Slowly Progressive Neuronal Degeneration in Remote Areas After Focal Cerebral Ischemia

Abstract

Recently, it has become clear that focal cerebral ischemia causes slowly progressive neuropathological changes in certain distant nonischemic areas, such as the ipsilateral thalamus and ipsilateral substantia nigra (SN), remote from the original infarct. In rats, neuronal loss and atrophy were observed in these areas a few weeks after occlusion of the middle cerebral artery (MCA), and an in vitro electrophysiological slice study showed hyperexcitation in the SN neurons. In clinical studies, we have detected secondary changes in the SN using magnetic resonance imaging (MRI) as a high-signal-intensity spot and in the thalamus using computed tomography (CT). However, the mechanism giving rise to these changes is still not clear. For the purpose of interpreting the signal changes on MRI, we attempted to analyze (1) the nigral change by means of MRI and electron microscopy and (2) the changes in water content and capillary permeability in the SN after MCA occlusion in the rat. In the rat, proton density-, T2-, and T1-weighted images were obtained at 1, 4, 7, 14 and 28 days after occlusion of the MCA using a 4.7-T superconductive magnetic resonance (MR) unit.
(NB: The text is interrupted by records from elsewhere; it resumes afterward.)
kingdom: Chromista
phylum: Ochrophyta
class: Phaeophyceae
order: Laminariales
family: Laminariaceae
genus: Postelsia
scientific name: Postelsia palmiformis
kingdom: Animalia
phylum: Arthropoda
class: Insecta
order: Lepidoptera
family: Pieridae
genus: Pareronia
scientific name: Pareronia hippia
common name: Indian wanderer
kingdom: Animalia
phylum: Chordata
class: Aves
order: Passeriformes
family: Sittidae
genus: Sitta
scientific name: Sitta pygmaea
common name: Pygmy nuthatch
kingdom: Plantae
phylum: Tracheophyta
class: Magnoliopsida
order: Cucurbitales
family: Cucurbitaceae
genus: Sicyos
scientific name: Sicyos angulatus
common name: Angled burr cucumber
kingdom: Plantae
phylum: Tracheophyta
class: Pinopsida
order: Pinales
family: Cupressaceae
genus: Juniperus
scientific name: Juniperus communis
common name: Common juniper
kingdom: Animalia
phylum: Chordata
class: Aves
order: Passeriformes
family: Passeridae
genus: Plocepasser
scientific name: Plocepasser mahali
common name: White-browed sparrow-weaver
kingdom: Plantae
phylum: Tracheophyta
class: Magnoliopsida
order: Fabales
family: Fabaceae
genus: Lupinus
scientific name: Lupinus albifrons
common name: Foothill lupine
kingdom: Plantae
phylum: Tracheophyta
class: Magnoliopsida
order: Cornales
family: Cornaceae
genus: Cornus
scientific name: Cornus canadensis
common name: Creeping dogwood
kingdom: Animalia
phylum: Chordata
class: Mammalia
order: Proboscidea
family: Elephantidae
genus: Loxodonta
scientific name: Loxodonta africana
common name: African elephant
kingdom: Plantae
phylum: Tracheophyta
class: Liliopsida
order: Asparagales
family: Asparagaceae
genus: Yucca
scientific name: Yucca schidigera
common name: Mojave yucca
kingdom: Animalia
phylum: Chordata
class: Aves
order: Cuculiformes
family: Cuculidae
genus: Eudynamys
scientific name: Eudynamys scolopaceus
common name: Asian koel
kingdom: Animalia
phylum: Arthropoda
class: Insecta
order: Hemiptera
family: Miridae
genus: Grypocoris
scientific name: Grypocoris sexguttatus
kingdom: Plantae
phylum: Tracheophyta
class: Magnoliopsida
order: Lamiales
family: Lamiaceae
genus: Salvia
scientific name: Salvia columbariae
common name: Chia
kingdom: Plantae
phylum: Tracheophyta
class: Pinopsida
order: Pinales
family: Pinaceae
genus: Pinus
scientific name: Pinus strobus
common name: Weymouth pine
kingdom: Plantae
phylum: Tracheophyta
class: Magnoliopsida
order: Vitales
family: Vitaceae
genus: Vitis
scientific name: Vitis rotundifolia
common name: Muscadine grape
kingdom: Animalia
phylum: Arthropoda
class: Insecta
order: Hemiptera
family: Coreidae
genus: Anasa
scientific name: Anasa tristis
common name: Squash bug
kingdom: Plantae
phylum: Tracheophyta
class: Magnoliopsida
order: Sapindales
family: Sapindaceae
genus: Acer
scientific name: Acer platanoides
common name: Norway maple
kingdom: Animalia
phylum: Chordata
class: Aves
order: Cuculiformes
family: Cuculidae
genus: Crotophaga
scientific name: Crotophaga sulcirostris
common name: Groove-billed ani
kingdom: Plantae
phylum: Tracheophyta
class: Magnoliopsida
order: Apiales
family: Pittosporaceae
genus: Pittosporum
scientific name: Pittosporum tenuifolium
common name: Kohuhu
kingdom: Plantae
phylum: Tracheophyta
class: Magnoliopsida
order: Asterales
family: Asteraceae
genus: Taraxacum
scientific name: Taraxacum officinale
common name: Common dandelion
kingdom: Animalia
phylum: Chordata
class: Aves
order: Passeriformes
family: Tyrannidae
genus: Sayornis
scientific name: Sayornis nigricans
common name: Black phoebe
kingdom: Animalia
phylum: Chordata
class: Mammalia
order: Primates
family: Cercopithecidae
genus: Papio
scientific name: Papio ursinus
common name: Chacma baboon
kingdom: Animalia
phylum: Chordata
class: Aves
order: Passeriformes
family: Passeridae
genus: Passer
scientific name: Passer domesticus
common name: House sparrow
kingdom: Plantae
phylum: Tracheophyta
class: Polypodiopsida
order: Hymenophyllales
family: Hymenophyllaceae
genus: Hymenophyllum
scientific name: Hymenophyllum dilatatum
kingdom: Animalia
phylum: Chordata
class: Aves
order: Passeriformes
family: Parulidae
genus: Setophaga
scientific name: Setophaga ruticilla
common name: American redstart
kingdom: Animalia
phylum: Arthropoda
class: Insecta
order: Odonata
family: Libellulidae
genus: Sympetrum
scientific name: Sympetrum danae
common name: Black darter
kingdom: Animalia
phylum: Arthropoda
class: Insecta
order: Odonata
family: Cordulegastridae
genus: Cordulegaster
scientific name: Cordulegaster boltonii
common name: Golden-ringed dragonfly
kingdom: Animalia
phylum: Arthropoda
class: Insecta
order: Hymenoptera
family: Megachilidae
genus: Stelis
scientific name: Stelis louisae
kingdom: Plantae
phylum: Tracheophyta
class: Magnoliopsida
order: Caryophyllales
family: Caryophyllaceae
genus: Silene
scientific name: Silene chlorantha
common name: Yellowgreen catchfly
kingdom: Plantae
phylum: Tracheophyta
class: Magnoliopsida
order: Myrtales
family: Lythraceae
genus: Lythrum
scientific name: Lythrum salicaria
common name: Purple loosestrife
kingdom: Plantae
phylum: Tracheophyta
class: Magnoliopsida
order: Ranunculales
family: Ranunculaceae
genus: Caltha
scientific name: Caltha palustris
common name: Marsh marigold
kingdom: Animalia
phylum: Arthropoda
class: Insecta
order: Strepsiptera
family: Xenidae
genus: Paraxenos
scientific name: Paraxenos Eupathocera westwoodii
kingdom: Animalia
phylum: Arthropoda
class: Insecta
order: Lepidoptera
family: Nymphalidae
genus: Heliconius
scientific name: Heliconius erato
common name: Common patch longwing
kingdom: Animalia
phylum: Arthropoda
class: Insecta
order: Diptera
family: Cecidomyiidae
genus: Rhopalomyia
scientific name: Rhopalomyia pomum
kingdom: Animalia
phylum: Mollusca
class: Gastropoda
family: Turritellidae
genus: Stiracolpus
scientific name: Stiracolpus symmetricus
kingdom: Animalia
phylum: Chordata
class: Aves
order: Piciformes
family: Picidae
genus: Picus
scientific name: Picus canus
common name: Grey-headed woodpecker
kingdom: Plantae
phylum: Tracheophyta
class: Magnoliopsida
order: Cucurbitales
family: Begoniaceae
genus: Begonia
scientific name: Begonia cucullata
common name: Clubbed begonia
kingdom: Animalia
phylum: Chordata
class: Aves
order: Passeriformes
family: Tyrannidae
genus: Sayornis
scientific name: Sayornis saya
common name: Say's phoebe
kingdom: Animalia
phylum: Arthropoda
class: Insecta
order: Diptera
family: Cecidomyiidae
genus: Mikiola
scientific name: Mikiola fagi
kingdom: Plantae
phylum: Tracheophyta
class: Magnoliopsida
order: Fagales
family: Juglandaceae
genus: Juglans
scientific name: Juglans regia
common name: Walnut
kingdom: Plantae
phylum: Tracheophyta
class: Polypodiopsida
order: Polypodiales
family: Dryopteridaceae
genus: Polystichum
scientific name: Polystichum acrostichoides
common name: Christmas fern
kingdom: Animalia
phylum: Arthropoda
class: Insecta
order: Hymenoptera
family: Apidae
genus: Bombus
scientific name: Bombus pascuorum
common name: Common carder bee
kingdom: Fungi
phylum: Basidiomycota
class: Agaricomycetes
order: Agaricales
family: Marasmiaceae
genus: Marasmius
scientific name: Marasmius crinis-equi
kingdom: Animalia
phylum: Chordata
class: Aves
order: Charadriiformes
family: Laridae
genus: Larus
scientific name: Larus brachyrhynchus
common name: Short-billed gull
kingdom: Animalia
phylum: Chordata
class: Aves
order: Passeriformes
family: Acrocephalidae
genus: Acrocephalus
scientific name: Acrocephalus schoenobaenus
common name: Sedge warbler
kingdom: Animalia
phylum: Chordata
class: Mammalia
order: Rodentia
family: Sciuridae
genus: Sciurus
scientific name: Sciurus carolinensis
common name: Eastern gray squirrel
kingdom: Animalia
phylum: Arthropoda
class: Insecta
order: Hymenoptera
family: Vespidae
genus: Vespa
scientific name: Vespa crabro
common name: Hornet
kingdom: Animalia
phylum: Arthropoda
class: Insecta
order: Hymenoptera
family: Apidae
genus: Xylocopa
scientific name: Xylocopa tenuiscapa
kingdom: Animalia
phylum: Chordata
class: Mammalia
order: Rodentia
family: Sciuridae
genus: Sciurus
T2-weighted images revealed an area of high signal intensity in the ipsilateral SN at 4 days after occlusion. A low-signal-intensity lesion appeared in the ipsilateral thalamus 7 days after occlusion in proton density- and/or T2-weighted images. Diffusion-weighted images at 4 days after occlusion revealed a high-signal-intensity lesion in the ipsilateral SN. Neuropathological examination showed swelling of perineuronal and perivascular end-feet of astrocytes and also swelling of dendrites. In the ipsilateral SN, no significant change in specific gravity and no demonstrable change in capillary permeability was detected. In the ipsilateral thalamus, there were slight increases in specific gravity, although no change in capillary permeability was demonstrated. In conclusion, we identified two types of secondary neuronal degeneration based on MRI findings, suggesting that secondary degeneration may occur through various mechanisms.